For all the semivariogram models considered previously, the following property holds:

$\gamma _ z(0) = \lim _{h \downarrow 0}\gamma _ z(h) = 0$

However, a plot of the experimental semivariogram might indicate a discontinuity at h = 0; that is, $\gamma _ z(h) \rightarrow c_ n > 0$ as $h \rightarrow 0$ , while $\gamma _ z(0)=0$ . The quantity $c_ n$ is called the nugget effect; this term is from mining geostatistics where nuggets literally exist, and it represents variations at a much smaller scale than any of the measured pairwise distances—that is, at distances $h \ll h_{\mathit{min}}$ , where

$h_{\mathit{min}} = \min _{i,j}{h_{ij}}= \min _{i,j}{\mid \bm {s}_ i-\bm {s}_ j\mid }$

Nonzero nugget effects have been associated with conceptual and theoretical difficulties; see Cressie (1993, section 2.3.1) and Christakos (1992, section 7.4.3) for details. There is no practical difficulty, however; you simply visually extrapolate the experimental semivariogram as $h \rightarrow 0$ . The importance of availability of data at small lag distances is again illustrated.

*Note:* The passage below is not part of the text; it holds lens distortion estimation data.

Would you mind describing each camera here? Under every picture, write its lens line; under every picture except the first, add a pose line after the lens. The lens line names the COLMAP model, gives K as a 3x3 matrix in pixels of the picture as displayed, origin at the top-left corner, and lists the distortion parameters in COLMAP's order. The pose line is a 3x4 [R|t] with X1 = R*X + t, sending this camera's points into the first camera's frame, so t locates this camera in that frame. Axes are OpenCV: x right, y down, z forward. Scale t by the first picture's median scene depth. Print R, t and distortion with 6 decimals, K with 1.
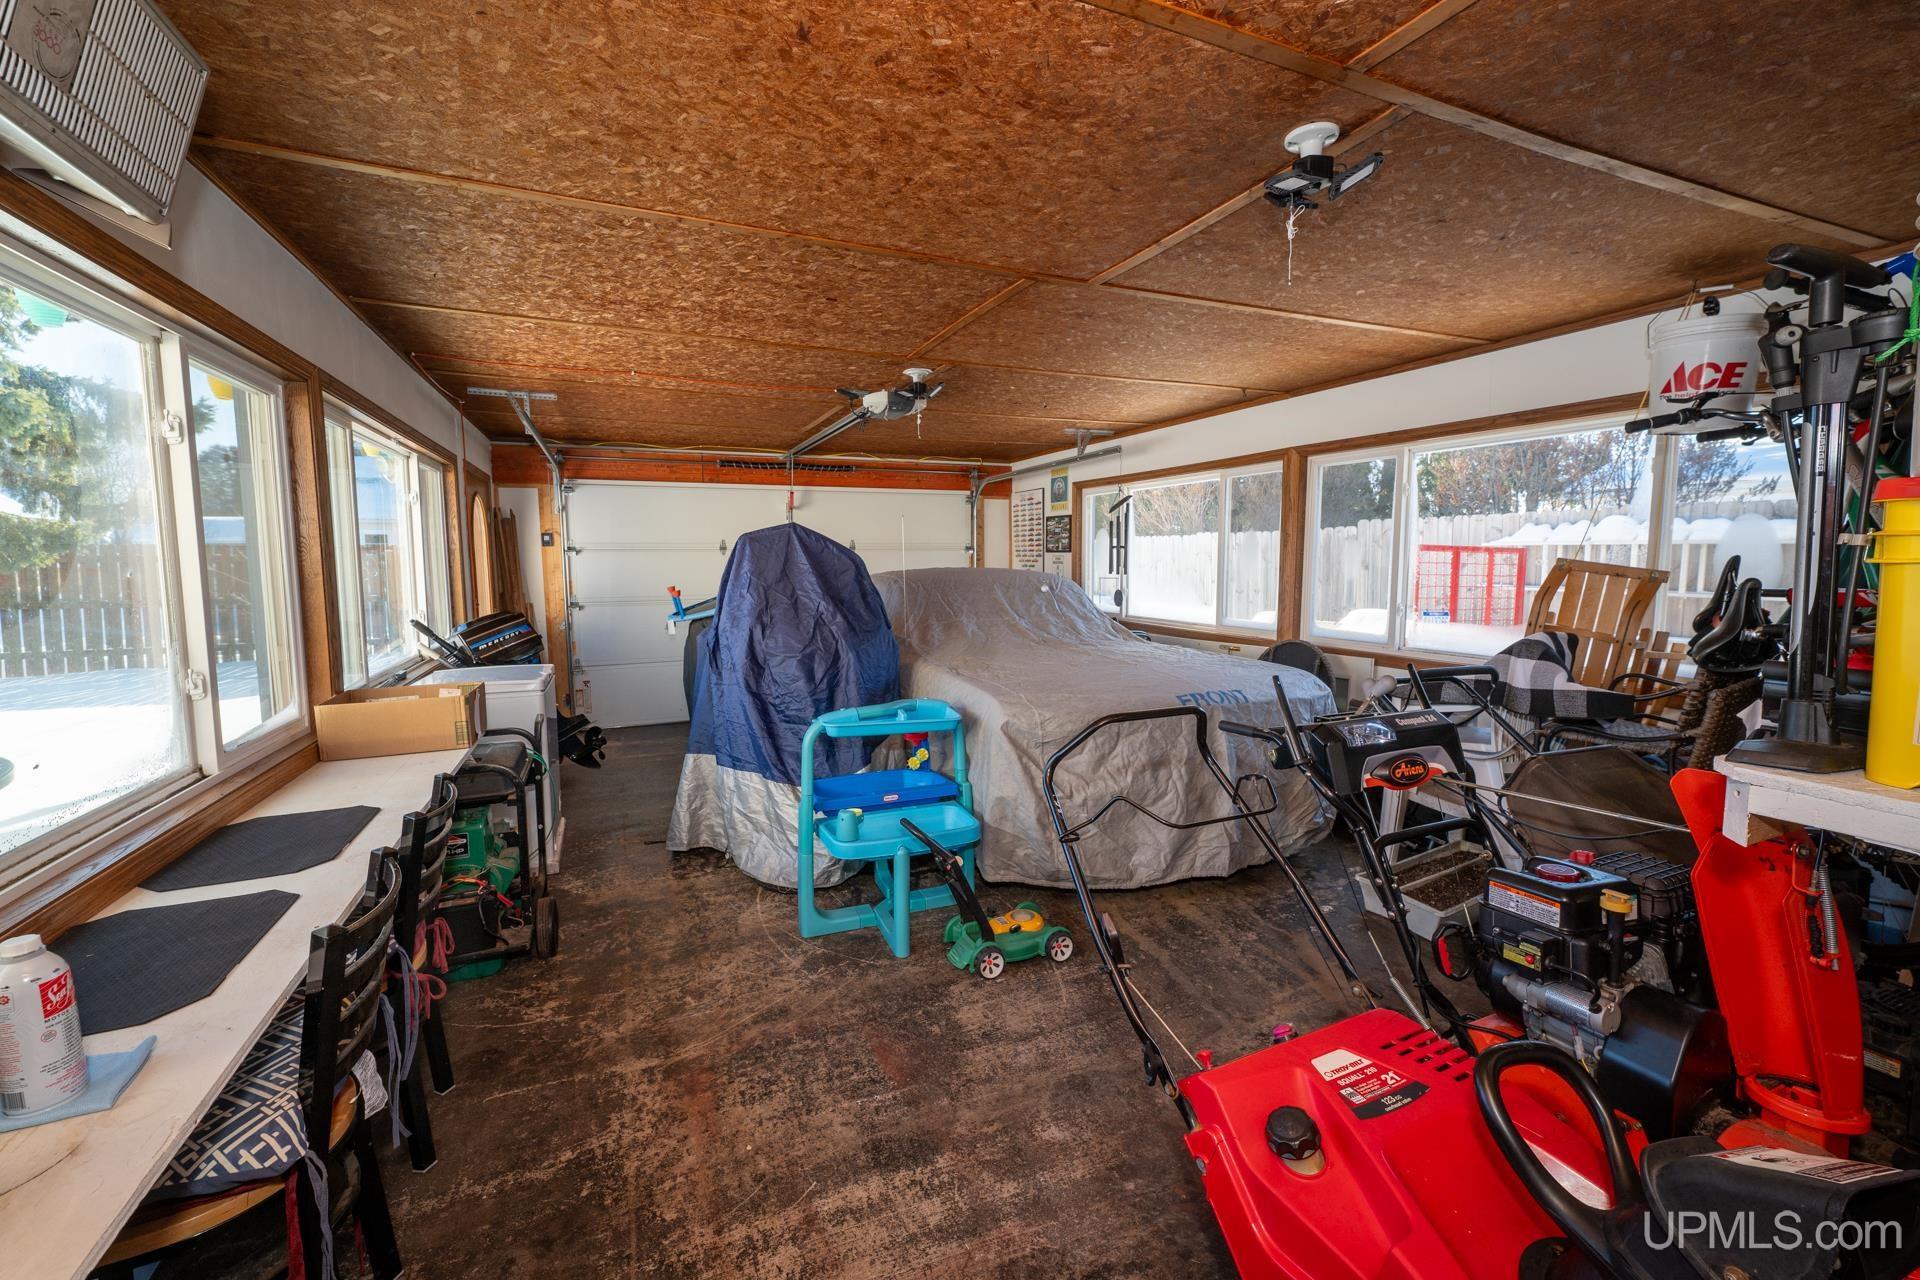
lens RADIAL K [[789.3, 0, 961.5], [0, 789.3, 629.0], [0, 0, 1]] dist [-0.001735, -0.000114]
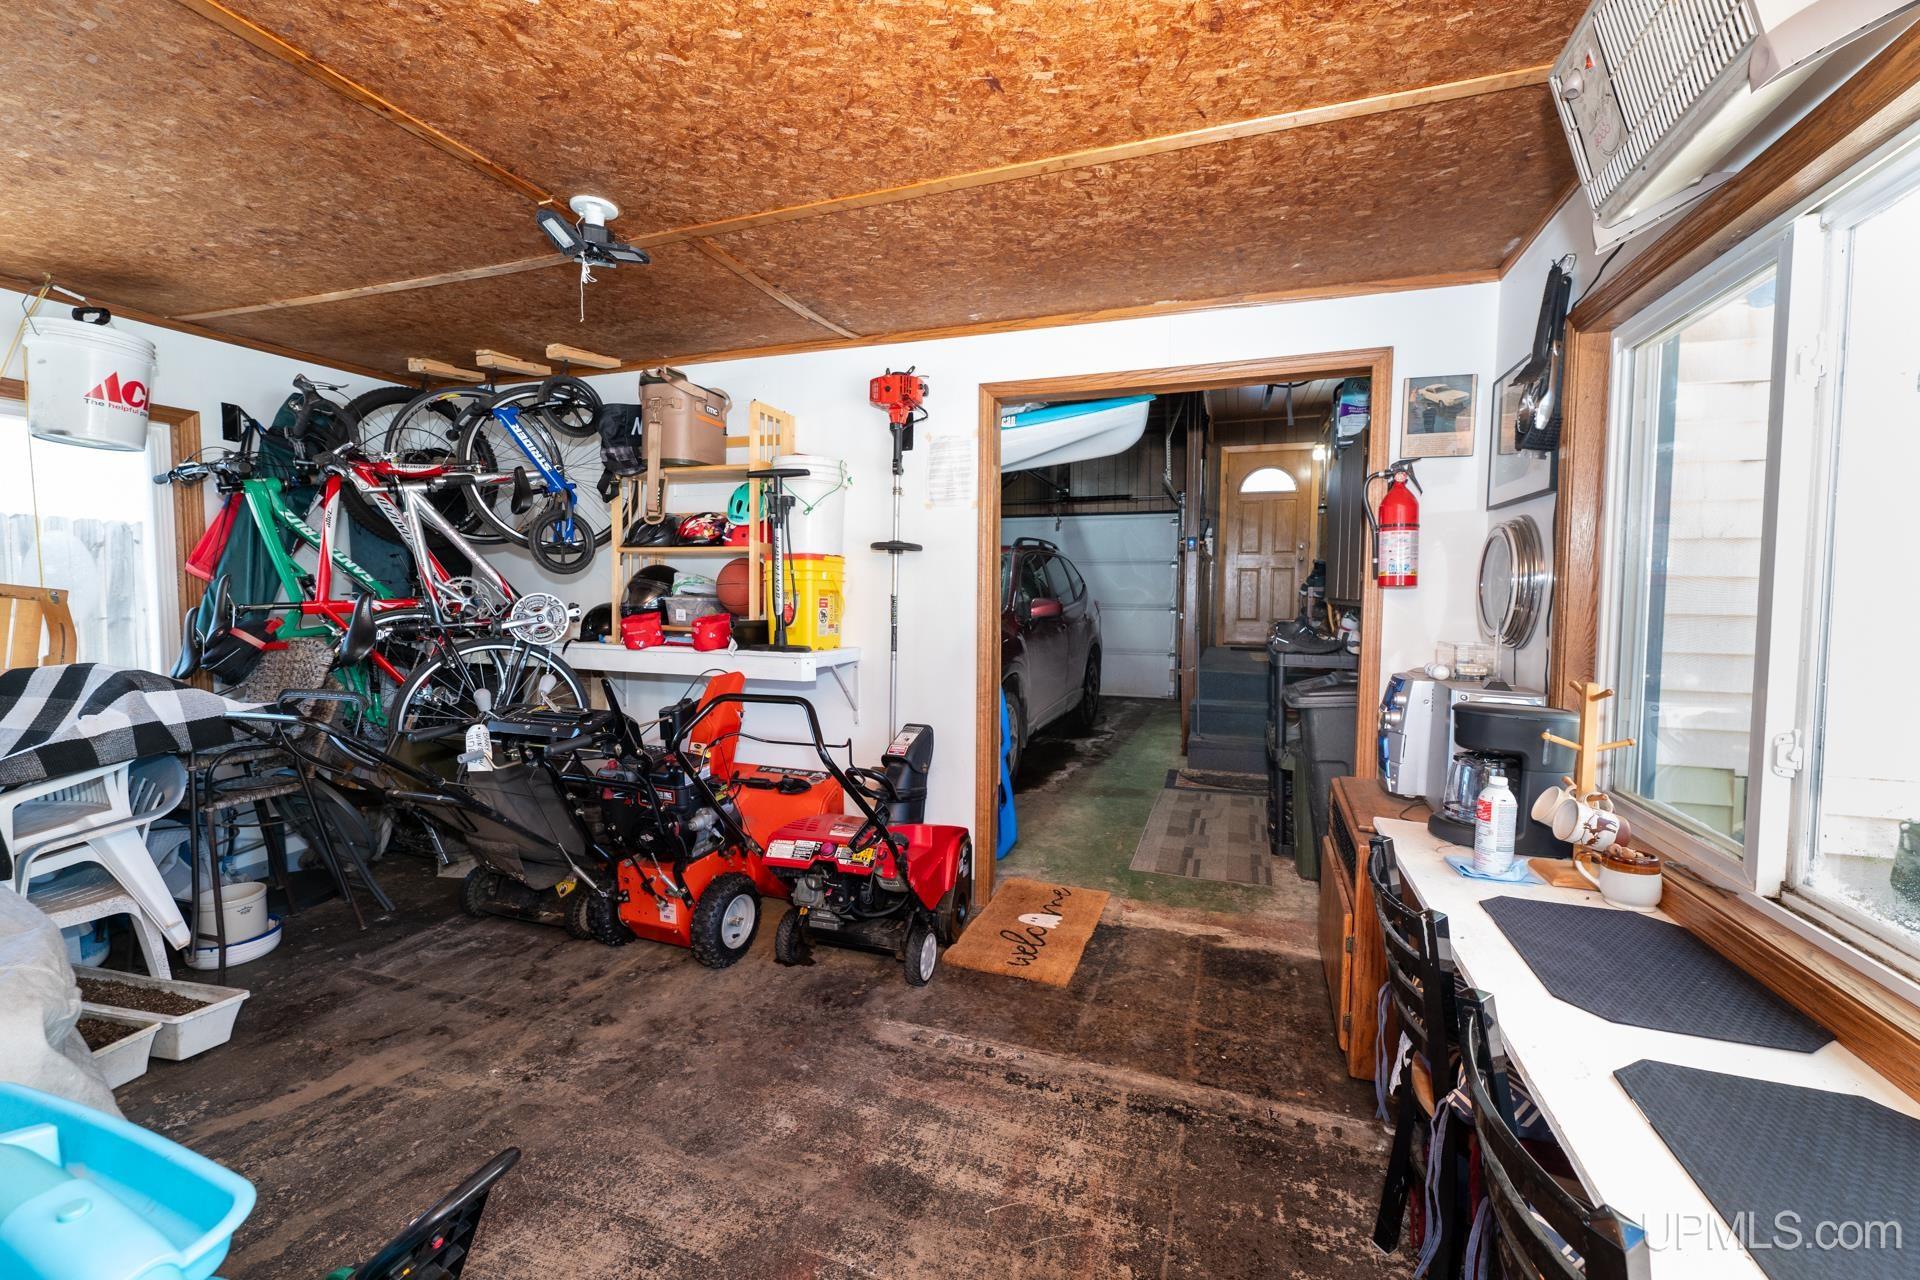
lens RADIAL K [[789.3, 0, 957.2], [0, 789.3, 635.6], [0, 0, 1]] dist [-0.001735, -0.000114]
pose [[-0.726496, -0.039011, 0.686063, -0.810282], [0.059937, 0.990985, 0.119819, -0.118614], [-0.684552, 0.128168, -0.717608, 1.657776]]
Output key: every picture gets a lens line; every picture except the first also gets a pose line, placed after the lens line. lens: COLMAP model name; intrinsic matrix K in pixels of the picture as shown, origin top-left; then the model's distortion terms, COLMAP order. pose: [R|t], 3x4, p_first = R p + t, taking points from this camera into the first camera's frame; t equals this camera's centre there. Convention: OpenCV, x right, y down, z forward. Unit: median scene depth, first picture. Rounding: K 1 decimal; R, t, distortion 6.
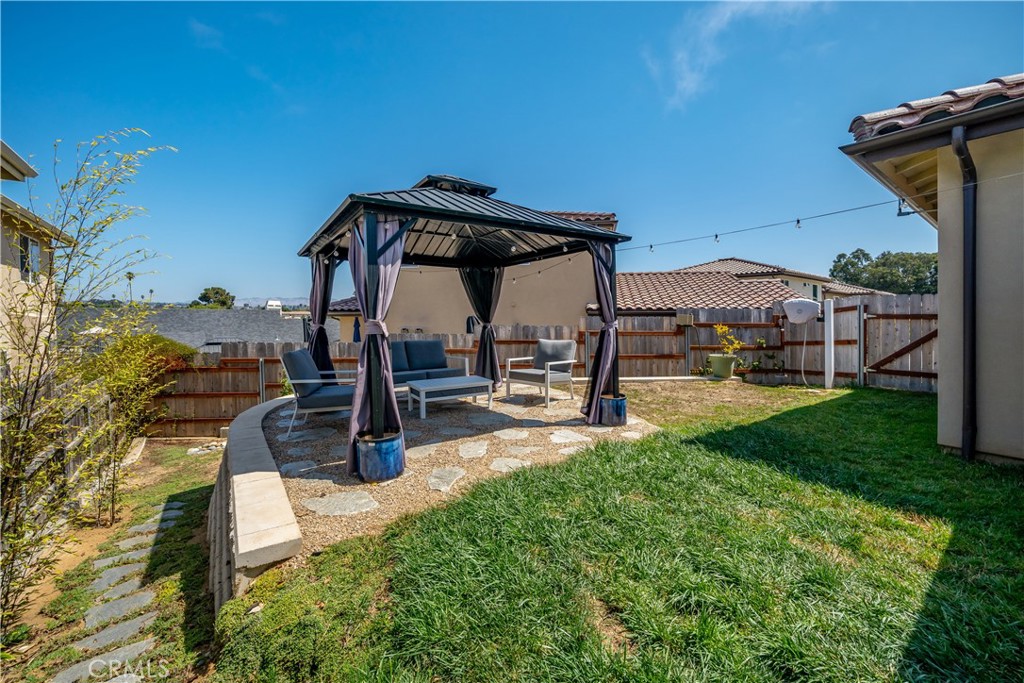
lens RADIAL K [[407.2, 0, 494.1], [0, 407.2, 320.7], [0, 0, 1]] dist [-0.000912, -0.000066]
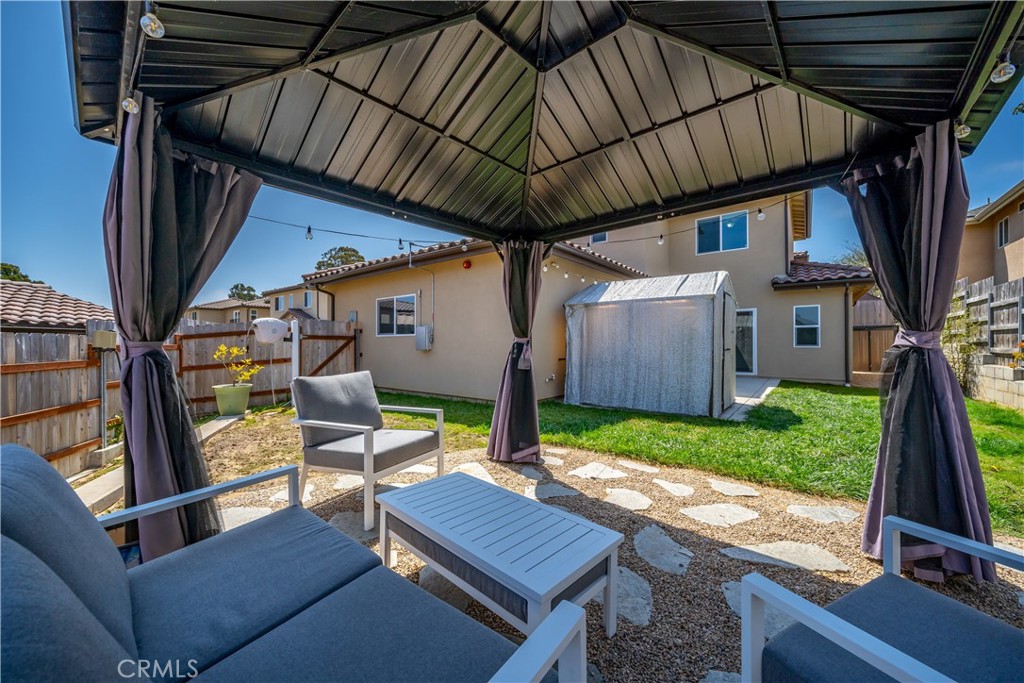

As an example, an exponential semivariogram with a nugget effect $c_ n$ has the form

$\gamma _ z(h) = c_ n + {\sigma _0}^2\left[1-\exp \left(-\frac{h}{a_0}\right)\right], h > 0$

and

$\gamma _ z(0) = 0$

where the factor ${\sigma _0}^2$ is called the partial sill and the sill $c_0 = c_ n + {\sigma _0}^2$ .

This is illustrated in Figure 67.11 for the parameters $a_0=1$ , ${\sigma _0}^2=4$ , and nugget effect $c_ n=1.5$ .

You can specify the nugget effect in PROC KRIGE2D with the NUGGET= option in the MODEL statement. It is a separate, additive term independent of direction; that is, it is isotropic. The way to approximate an anisotropic nugget effect is described in the following section.

Figure 67.11: Exponential Semivariogram Model with a Nugget Effect $c_ n=1.5$